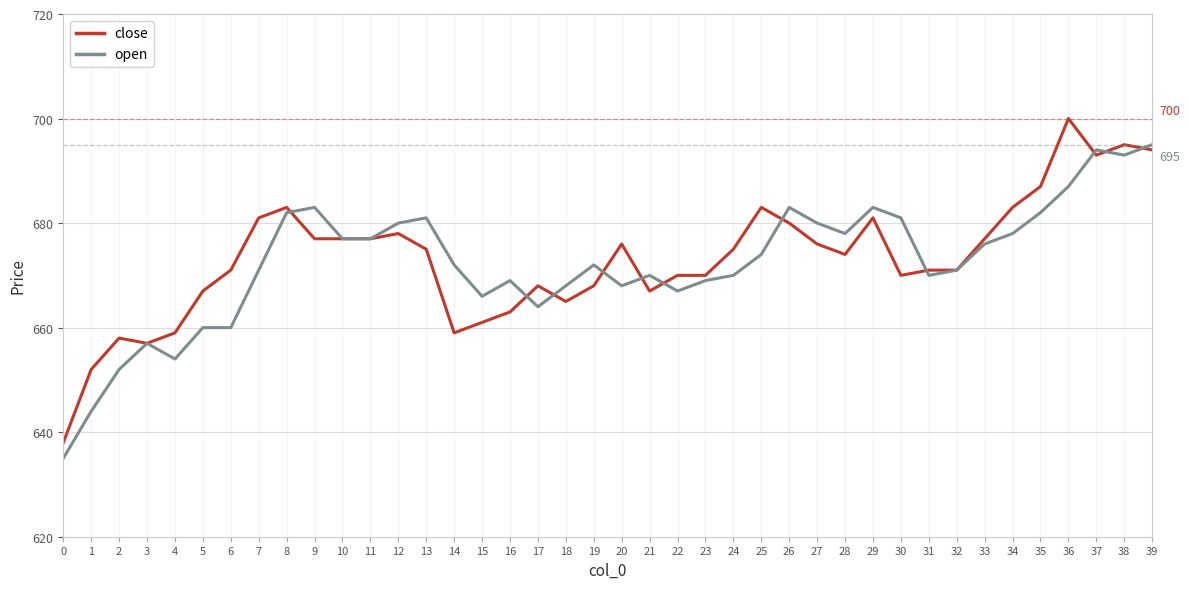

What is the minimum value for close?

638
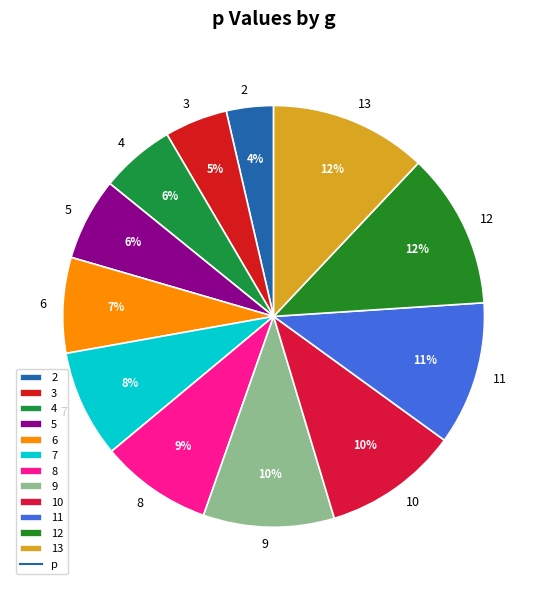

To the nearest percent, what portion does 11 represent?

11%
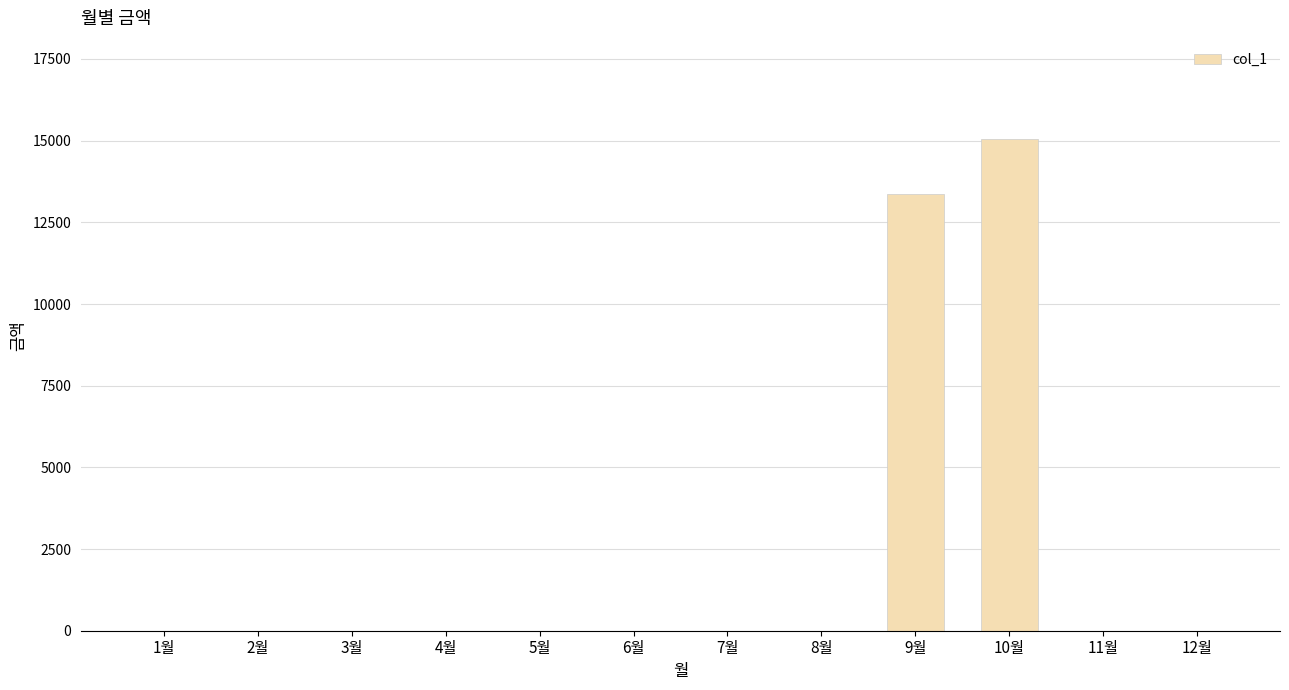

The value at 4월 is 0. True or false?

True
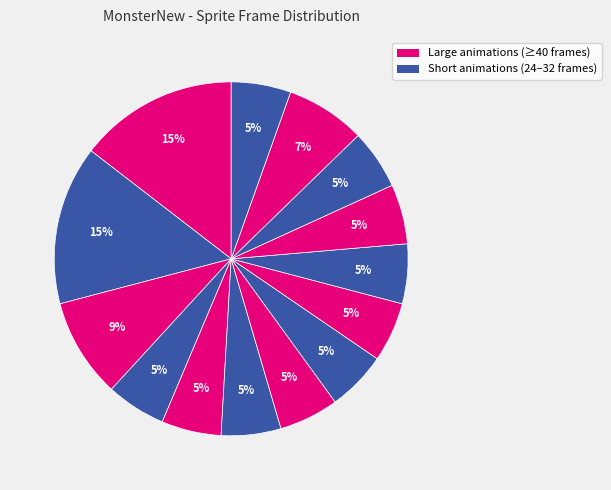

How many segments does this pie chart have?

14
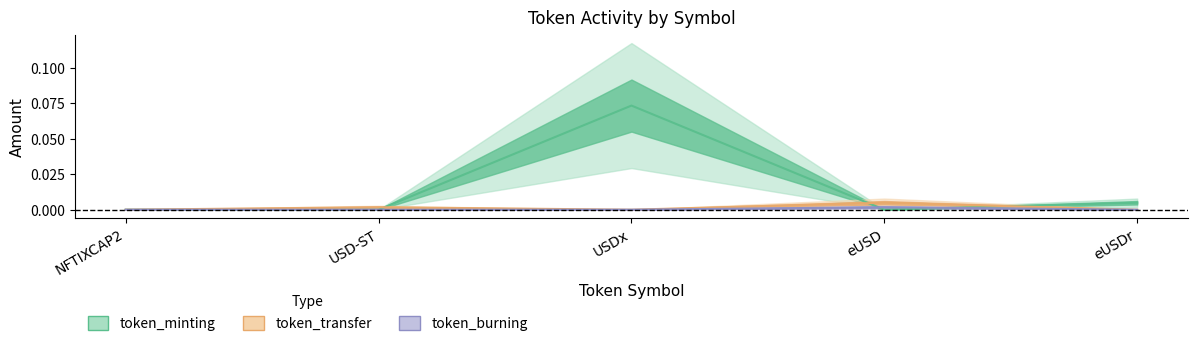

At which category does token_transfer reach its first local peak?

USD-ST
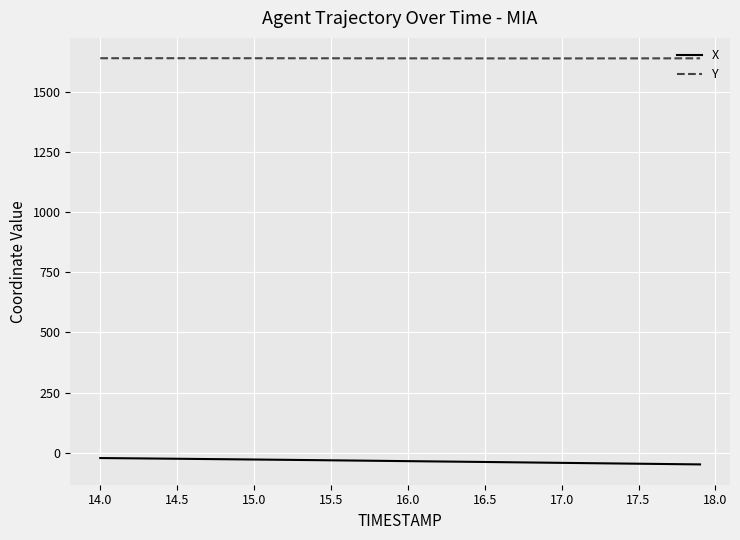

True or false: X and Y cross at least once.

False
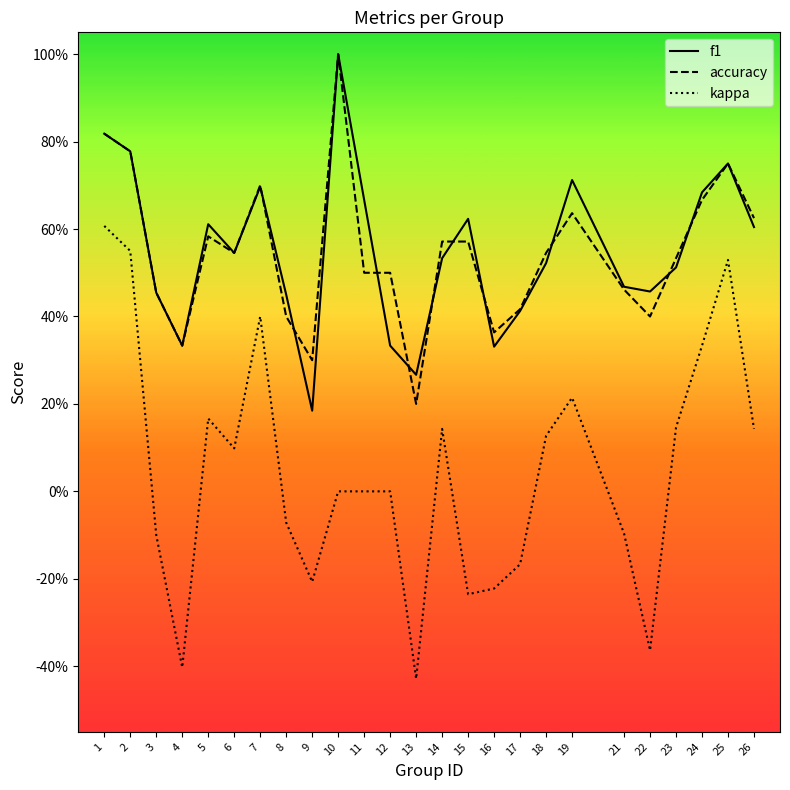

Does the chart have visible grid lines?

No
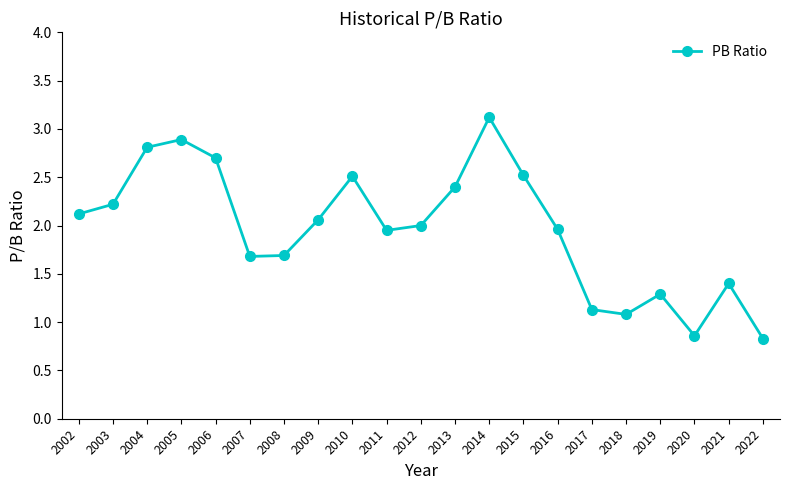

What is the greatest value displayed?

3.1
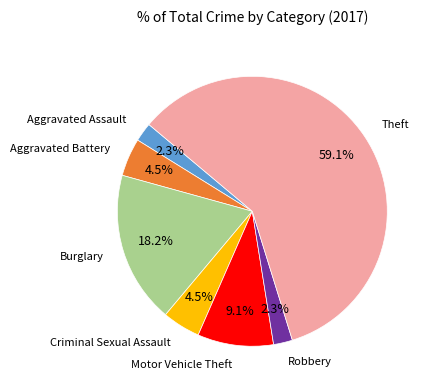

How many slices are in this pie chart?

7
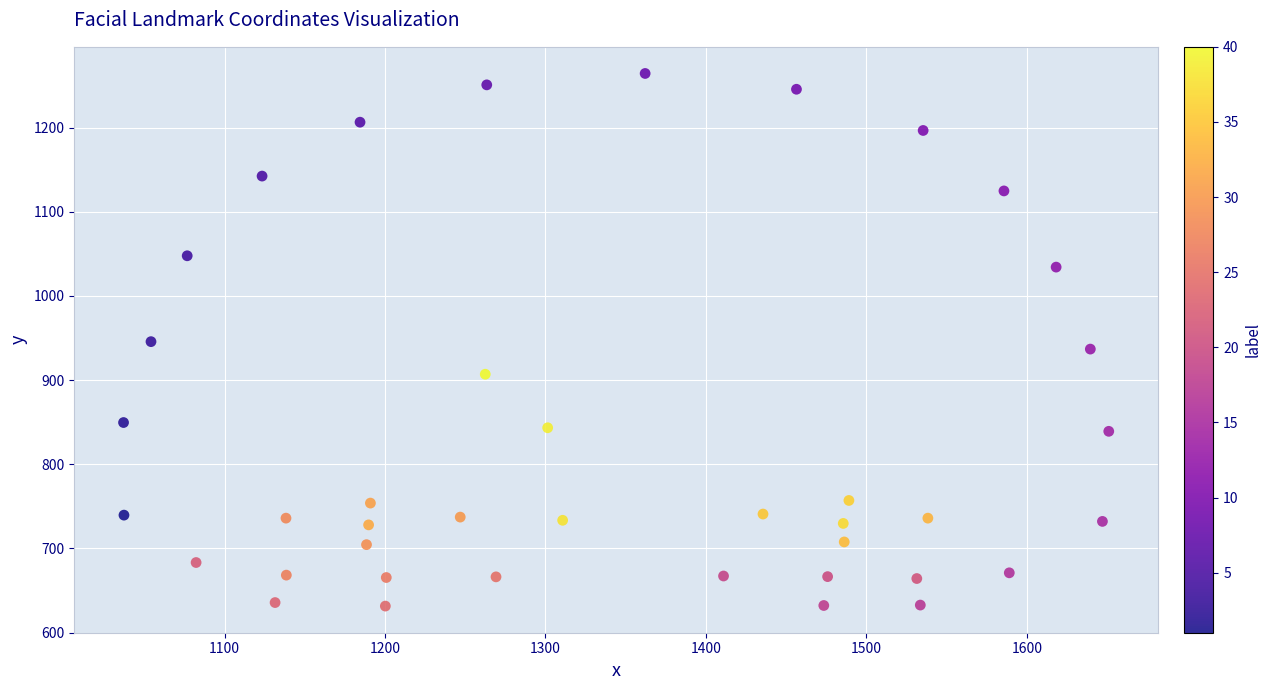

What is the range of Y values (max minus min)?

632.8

WHAT THIS TASK INVOLVES — Please reproduce every line above word for word, from the first to the last, leaving out the pictures.

SOLVED PROBLEM —
What is the minimum value for close?

638

To the nearest percent, what portion does 11 represent?

11%

The value at 4월 is 0. True or false?

True

How many segments does this pie chart have?

14

At which category does token_transfer reach its first local peak?

USD-ST

True or false: X and Y cross at least once.

False

Does the chart have visible grid lines?

No

What is the greatest value displayed?

3.1

How many slices are in this pie chart?

7

What is the range of Y values (max minus min)?

632.8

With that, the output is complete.